Good post, always good to take a breath and re-evaluate the situation. I just returned from a week down at Perisher, enjoying the best snow sking in 10 years and CAP has been causing me to wear dark coloured underwear over the last few days :)
Below is a long post: it covers my thoughts on CAP, some commentary on iron ore producers and general future exploration activity in the iron ore sector. For me, Cap has the following Pros & cons at the moment:
PROs:
* Excellent resource with huge potential upside. * Experinced and stable management team. * Local community support. * Largest shareholder has an average price of approx 42c (Silvergate, same Director as ASI, who was partner with BMG). * Second largest share holder has average price of approx 36c+, Mr Yue (anybody able to confirm his average price). * Most companies are cutting back on exploration with the iron ore price depressed. Hawsons is already a solid project. * Chinese interest in CAP (Yue & Silvergate). * Top 20 shareholders extremely stable. * No native title issues. * SP drop on small volumes. * NPV of Hawsons is $3.2 Billion, CAPs market cap now at $25 million. * The actions of Silvergate IMO demonstrate that Hawsons is a project that they want and will fight for. I doubt they are throwing "good money after bad".
CONs:
* Cash is getting low, less than 12 months left at current burn rates. A capital raising at these prices would be terrible. * The buy depth is the weakest I have ever seen it. * Locking in a J/V partner is taking much longer than I envisaged. I think CAP management also thought it would be resolved sooner. * Chinese manipulating iron ore pricing. The two largest shareholders in CAP are both supposedly representing Chinese interests. Will they work together or compete against each other in a potential takeover offer? * CAPEX involved with getting Hawsons started. * Only real asset is iron ore related, no proven or exciting gold, copper or other metal projects on the go.
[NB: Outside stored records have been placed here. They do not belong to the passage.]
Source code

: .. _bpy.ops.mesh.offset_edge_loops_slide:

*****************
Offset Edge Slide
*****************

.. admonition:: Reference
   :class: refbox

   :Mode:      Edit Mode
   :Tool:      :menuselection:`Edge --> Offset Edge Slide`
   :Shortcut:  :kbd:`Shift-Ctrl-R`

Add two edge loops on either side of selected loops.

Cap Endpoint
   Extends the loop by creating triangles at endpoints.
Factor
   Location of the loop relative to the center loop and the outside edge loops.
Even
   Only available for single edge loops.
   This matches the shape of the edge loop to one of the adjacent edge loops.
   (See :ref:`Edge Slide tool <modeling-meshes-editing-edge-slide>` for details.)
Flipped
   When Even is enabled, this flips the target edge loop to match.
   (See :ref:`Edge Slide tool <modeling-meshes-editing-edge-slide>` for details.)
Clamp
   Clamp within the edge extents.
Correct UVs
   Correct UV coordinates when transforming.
On the iron ore price front and the viability of BHP, FMG, etc, below is an interesting piece from James Gerrish of Novus Capital. It makes you appreciate the grade Hawsons holds.
"IRON ORE PRODUCERS; UBS put out an interesting report on the Iron Ore sector last week, researched by Glyn Lawcock. This comes after the price of ore has dropped like a brick below $90 a tonne - to sit at $88.
That's not actually the price that most miners achieve but it is the spot price. The actual price achieved by the miner takes into consideration the quality of the ore, the moisture content and of course the freight. Freight costs about $10 a tonne, while in the case of FMG, their ore is 58% fe v spot px which is 62% - so they discount it for that. Moisture content is also relevant an in the case of FMG, the discount you need to apply is about 9%.
This suggests that FMG is getting about $66 for its ore - about $10-$11 less than BHP and RIO. Cash costs for FMG sit around $52 a tonne while depreciation + amortization account for $5 - total cost = $57 v price achieved = $66 - with Iron Ore at $80 - FMG is only breakeven".
IN THE AFR
ARRIUM (ARI) & IRON ORE
Analysts are watching Arrium's earnings closely as the recent fall in the spot iron ore price heightens the risk of the company breaching debt covenants in financial 2013.
Broker Goldman Sachs removed the steelmaker and iron ore producer, formerly known as One Steel, from its conviction list on Monday, on fears that it might miss covenants.
Goldman Sachs said that if the spot iron ore price remained at $US91 a tonne in the 2013 financial year, Arrium's EBITDA-to-net interest would be about 3.5 times. Its covenant level was believed to be 3 to 3.5 times.
Goldman Sachs said every $US1 a tonne change in the iron ore price had a 3 per cent impact on Arrium's earnings per share estimates.
Falling iron ore prices has cast a shadow over iron ore projects in recent weeks, including the $9.5 billion Roy Hill project, and seen iron ore miners' shares come under pressure.
On Monday morning, Broker Patersons Securities told clients that investors should expect large writedowns to iron ore companies' expected fiscal 2013 earnings.
"We believe there could be downgrades to NPAT estimates of 55 - 96 per cent for the producers," Patersons said".
On the exploration front (James Gerrish):
MINING SERVICES; Boart Longyear (BLY) came out with its results last week and I think it has ramifications for other mining services companies further down the production cycle.
To give you some background, Boart Longyear (BLY) is the worlds largest supplier of drilling rigs - with 1200 rigs in 40 countries. They delivered a record half yearly result & increased their dividend by 33%. That was the good part. The disappointment came in their downgraded full year guidance amid weak demand for its rigs.
Drilling mostly occurs at the exploration stage and if they're seeing a sharp reduction in rig utilization, that suggests a lower level of exploration activity which flows through to companies exposed to the development and production phases - who are likely to see the impact on earnings in qtrs ahead".